Collected data entries
————

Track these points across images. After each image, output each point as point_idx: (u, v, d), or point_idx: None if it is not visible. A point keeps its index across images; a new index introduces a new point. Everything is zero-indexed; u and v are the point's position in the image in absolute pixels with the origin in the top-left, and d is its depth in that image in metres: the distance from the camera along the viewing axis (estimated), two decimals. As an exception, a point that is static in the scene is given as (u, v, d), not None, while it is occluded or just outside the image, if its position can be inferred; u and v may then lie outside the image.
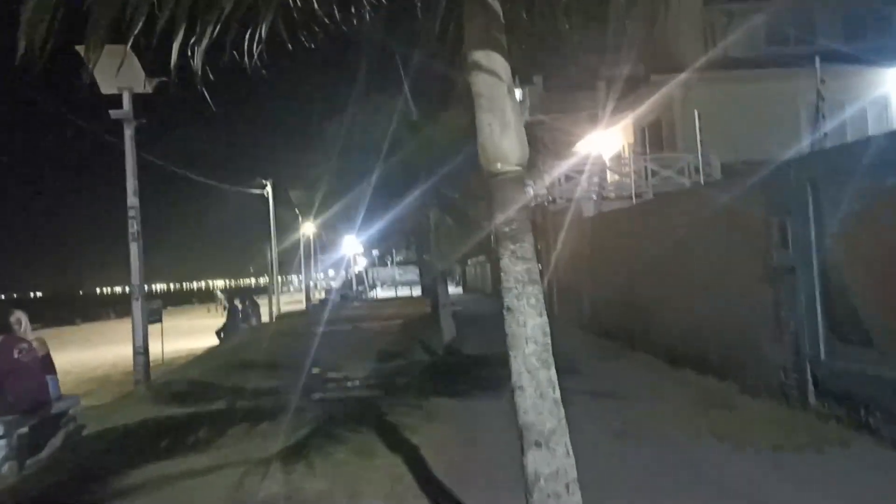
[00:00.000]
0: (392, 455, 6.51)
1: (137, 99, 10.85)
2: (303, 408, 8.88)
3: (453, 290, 39.88)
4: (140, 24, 3.07)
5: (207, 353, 18.21)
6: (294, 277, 73.20)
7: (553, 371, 3.34)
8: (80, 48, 9.66)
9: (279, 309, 36.62)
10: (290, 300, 51.36)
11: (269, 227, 38.99)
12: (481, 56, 3.31)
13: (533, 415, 3.28)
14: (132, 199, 10.70)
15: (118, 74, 10.19)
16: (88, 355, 22.24)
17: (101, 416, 9.27)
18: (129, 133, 10.66)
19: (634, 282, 11.99)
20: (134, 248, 10.74)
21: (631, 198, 17.14)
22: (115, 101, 10.68)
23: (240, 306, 22.69)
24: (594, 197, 16.65)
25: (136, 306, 10.85)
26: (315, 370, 12.45)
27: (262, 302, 36.09)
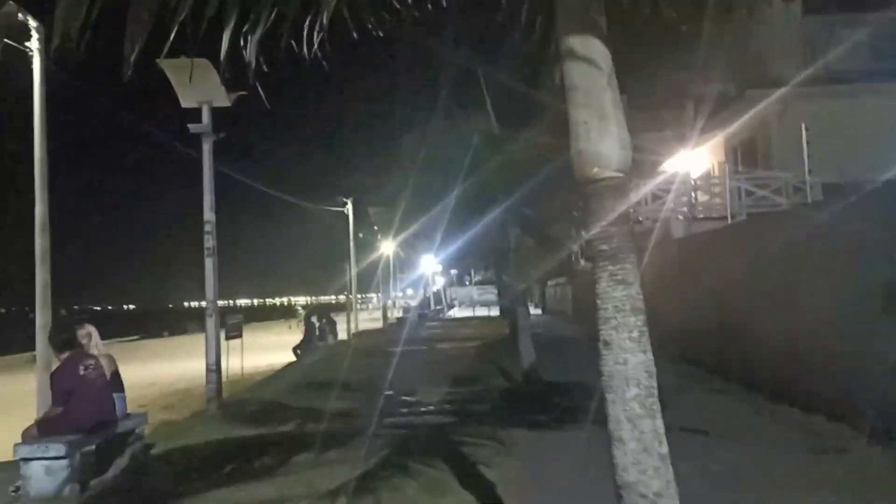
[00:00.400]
0: (465, 493, 5.98)
1: (220, 115, 10.83)
2: (374, 433, 8.45)
3: (532, 311, 39.09)
4: (186, 9, 2.66)
5: (283, 371, 18.12)
6: (374, 295, 73.77)
7: (660, 420, 2.75)
8: (162, 62, 9.47)
9: (357, 326, 36.65)
10: (369, 317, 51.61)
11: (349, 245, 39.27)
12: (577, 42, 2.78)
13: (635, 473, 2.69)
14: (208, 214, 10.59)
15: (196, 87, 10.15)
16: (173, 368, 22.52)
17: (171, 435, 9.09)
18: (206, 147, 10.57)
19: (730, 307, 11.10)
20: (209, 264, 10.61)
21: (722, 219, 16.15)
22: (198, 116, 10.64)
23: (316, 323, 22.66)
24: (681, 217, 15.70)
25: (210, 323, 10.69)
26: (388, 392, 12.06)
27: (341, 319, 36.31)
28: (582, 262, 36.56)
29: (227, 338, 17.65)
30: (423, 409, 10.39)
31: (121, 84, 2.90)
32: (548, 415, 9.15)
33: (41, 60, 10.87)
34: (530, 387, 10.89)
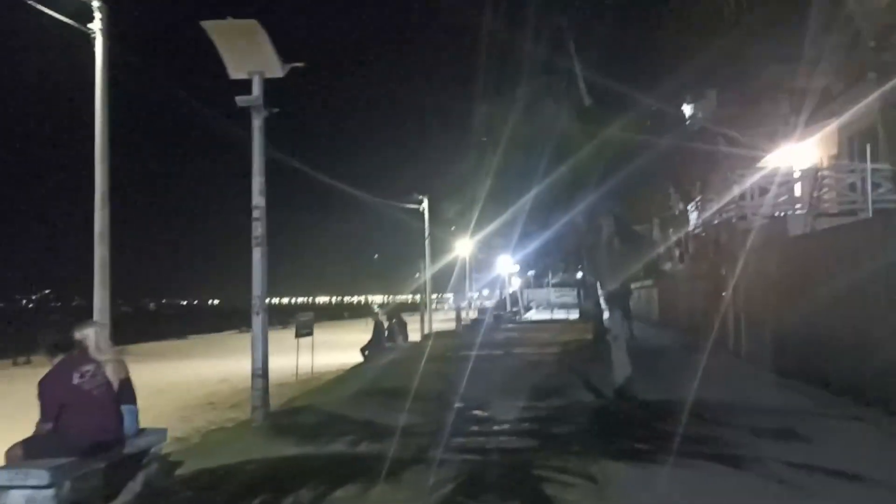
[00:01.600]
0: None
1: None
2: (438, 459, 7.02)
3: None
4: None
5: (348, 374, 16.92)
6: (451, 295, 72.49)
7: None
8: (208, 25, 8.08)
9: (431, 327, 35.31)
10: (444, 318, 50.22)
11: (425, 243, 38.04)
12: None
13: None
14: (258, 199, 9.37)
15: (245, 55, 8.96)
16: (238, 365, 21.71)
17: (204, 451, 7.89)
18: (257, 123, 9.36)
19: (872, 317, 9.17)
20: (257, 255, 9.38)
21: (848, 214, 13.98)
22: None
23: (386, 323, 21.43)
24: (799, 212, 13.54)
25: (257, 322, 9.45)
26: (459, 405, 10.63)
27: (415, 319, 35.12)
28: (668, 264, 34.32)
29: (298, 335, 17.63)
30: (496, 427, 8.90)
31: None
32: (649, 443, 7.51)
33: (103, 42, 9.99)
34: (624, 406, 9.18)
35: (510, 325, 37.52)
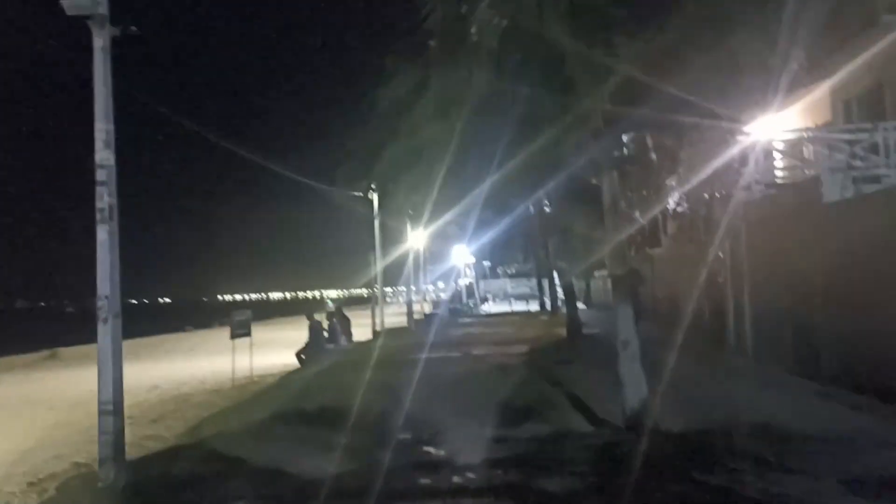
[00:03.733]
0: None
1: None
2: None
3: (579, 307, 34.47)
4: None
5: (275, 385, 13.93)
6: (404, 288, 69.77)
7: None
8: None
9: (383, 323, 32.17)
10: (398, 311, 47.19)
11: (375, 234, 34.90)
12: None
13: None
14: (103, 154, 6.38)
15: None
16: (159, 369, 19.63)
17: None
18: (99, 43, 6.36)
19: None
20: (103, 234, 6.37)
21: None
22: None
23: (324, 324, 18.36)
24: (833, 174, 10.79)
25: (105, 333, 6.44)
26: (403, 436, 7.83)
27: (365, 315, 32.14)
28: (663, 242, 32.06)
29: (233, 336, 15.72)
30: (456, 479, 6.08)
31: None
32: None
33: None
34: (644, 443, 6.32)
35: (467, 319, 34.79)
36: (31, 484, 7.06)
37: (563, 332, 19.25)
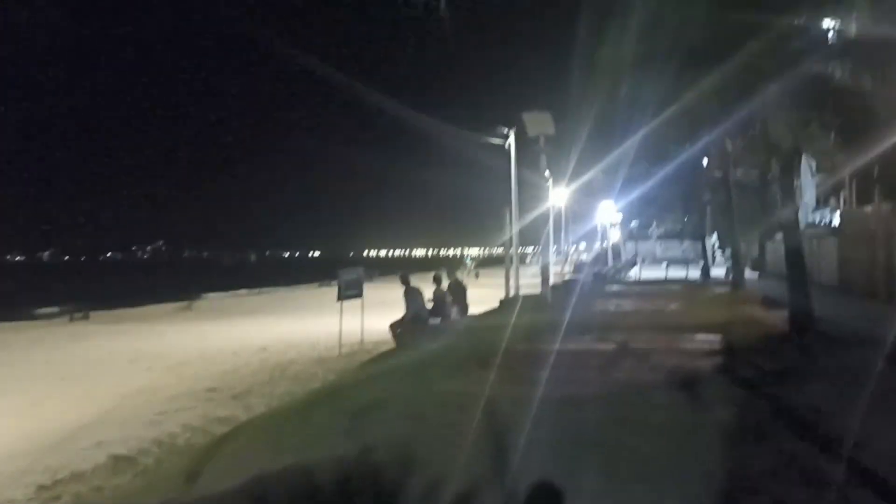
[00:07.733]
0: None
1: None
2: None
3: (748, 274, 28.82)
4: None
5: (327, 391, 10.28)
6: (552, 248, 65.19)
7: None
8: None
9: (517, 288, 28.00)
10: (535, 274, 42.99)
11: (511, 187, 30.72)
12: None
13: None
14: None
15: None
16: (277, 328, 19.96)
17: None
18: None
19: None
20: None
21: None
22: None
23: (430, 289, 14.50)
24: None
25: None
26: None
27: (498, 276, 28.48)
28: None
29: (341, 297, 15.02)
30: None
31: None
32: None
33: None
34: None
35: (615, 288, 29.99)
36: (41, 488, 6.18)
37: (761, 314, 14.43)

————

All of the data above should be printed again exactly, though none of the pictures belong in the copy.

### TASK SOLUTION:
Track these points across images. After each image, output each point as point_idx: (u, v, d), or point_idx: None if it is not visible. A point keeps its index across images; a new index introduces a new point. Everything is zero-indexed; u and v are the point's position in the image in absolute pixels with the origin in the top-left, and d is its depth in that image in metres: the distance from the camera along the viewing axis (estimated), two decimals. As an exception, a point that is static in the scene is given as (u, v, d), not None, while it is occluded or just outside the image, if its position can be inferred; u and v may then lie outside the image.
[00:00.000]
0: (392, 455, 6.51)
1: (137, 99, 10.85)
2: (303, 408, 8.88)
3: (453, 290, 39.88)
4: (140, 24, 3.07)
5: (207, 353, 18.21)
6: (294, 277, 73.20)
7: (553, 371, 3.34)
8: (80, 48, 9.66)
9: (279, 309, 36.62)
10: (290, 300, 51.36)
11: (269, 227, 38.99)
12: (481, 56, 3.31)
13: (533, 415, 3.28)
14: (132, 199, 10.70)
15: (118, 74, 10.19)
16: (88, 355, 22.24)
17: (101, 416, 9.27)
18: (129, 133, 10.66)
19: (634, 282, 11.99)
20: (134, 248, 10.74)
21: (631, 198, 17.14)
22: (115, 101, 10.68)
23: (240, 306, 22.69)
24: (594, 197, 16.65)
25: (136, 306, 10.85)
26: (315, 370, 12.45)
27: (262, 302, 36.09)
[00:00.400]
0: (465, 493, 5.98)
1: (220, 115, 10.83)
2: (374, 433, 8.45)
3: (532, 311, 39.09)
4: (186, 9, 2.66)
5: (283, 371, 18.12)
6: (374, 295, 73.77)
7: (660, 420, 2.75)
8: (162, 62, 9.47)
9: (357, 326, 36.65)
10: (369, 317, 51.61)
11: (349, 245, 39.27)
12: (577, 42, 2.78)
13: (635, 473, 2.69)
14: (208, 214, 10.59)
15: (196, 87, 10.15)
16: (173, 368, 22.52)
17: (171, 435, 9.09)
18: (206, 147, 10.57)
19: (730, 307, 11.10)
20: (209, 264, 10.61)
21: (722, 219, 16.15)
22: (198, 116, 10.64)
23: (316, 323, 22.66)
24: (681, 217, 15.70)
25: (210, 323, 10.69)
26: (388, 392, 12.06)
27: (341, 319, 36.31)
28: (582, 262, 36.56)
29: (227, 338, 17.65)
30: (423, 409, 10.39)
31: (121, 84, 2.90)
32: (548, 415, 9.15)
33: (41, 60, 10.87)
34: (530, 387, 10.89)
[00:01.600]
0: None
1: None
2: (438, 459, 7.02)
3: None
4: None
5: (348, 374, 16.92)
6: (451, 295, 72.49)
7: None
8: (208, 25, 8.08)
9: (431, 327, 35.31)
10: (444, 318, 50.22)
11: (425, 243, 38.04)
12: None
13: None
14: (258, 199, 9.37)
15: (245, 55, 8.96)
16: (238, 365, 21.71)
17: (204, 451, 7.89)
18: (257, 123, 9.36)
19: (872, 317, 9.17)
20: (257, 255, 9.38)
21: (848, 214, 13.98)
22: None
23: (386, 323, 21.43)
24: (799, 212, 13.54)
25: (257, 322, 9.45)
26: (459, 405, 10.63)
27: (415, 319, 35.12)
28: (668, 264, 34.32)
29: (298, 335, 17.63)
30: (496, 427, 8.90)
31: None
32: (649, 443, 7.51)
33: (103, 42, 9.99)
34: (624, 406, 9.18)
35: (510, 325, 37.52)
[00:03.733]
0: None
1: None
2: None
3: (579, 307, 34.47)
4: None
5: (275, 385, 13.93)
6: (404, 288, 69.77)
7: None
8: None
9: (383, 323, 32.17)
10: (398, 311, 47.19)
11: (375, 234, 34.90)
12: None
13: None
14: (103, 154, 6.38)
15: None
16: (159, 369, 19.63)
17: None
18: (99, 43, 6.36)
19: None
20: (103, 234, 6.37)
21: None
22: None
23: (324, 324, 18.36)
24: (833, 174, 10.79)
25: (105, 333, 6.44)
26: (403, 436, 7.83)
27: (365, 315, 32.14)
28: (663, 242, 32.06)
29: (233, 336, 15.72)
30: (456, 479, 6.08)
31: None
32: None
33: None
34: (644, 443, 6.32)
35: (467, 319, 34.79)
36: (31, 484, 7.06)
37: (563, 332, 19.25)
[00:07.733]
0: None
1: None
2: None
3: (748, 274, 28.82)
4: None
5: (327, 391, 10.28)
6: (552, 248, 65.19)
7: None
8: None
9: (517, 288, 28.00)
10: (535, 274, 42.99)
11: (511, 187, 30.72)
12: None
13: None
14: None
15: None
16: (277, 328, 19.96)
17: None
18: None
19: None
20: None
21: None
22: None
23: (430, 289, 14.50)
24: None
25: None
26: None
27: (498, 276, 28.48)
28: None
29: (341, 297, 15.02)
30: None
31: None
32: None
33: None
34: None
35: (615, 288, 29.99)
36: (41, 488, 6.18)
37: (761, 314, 14.43)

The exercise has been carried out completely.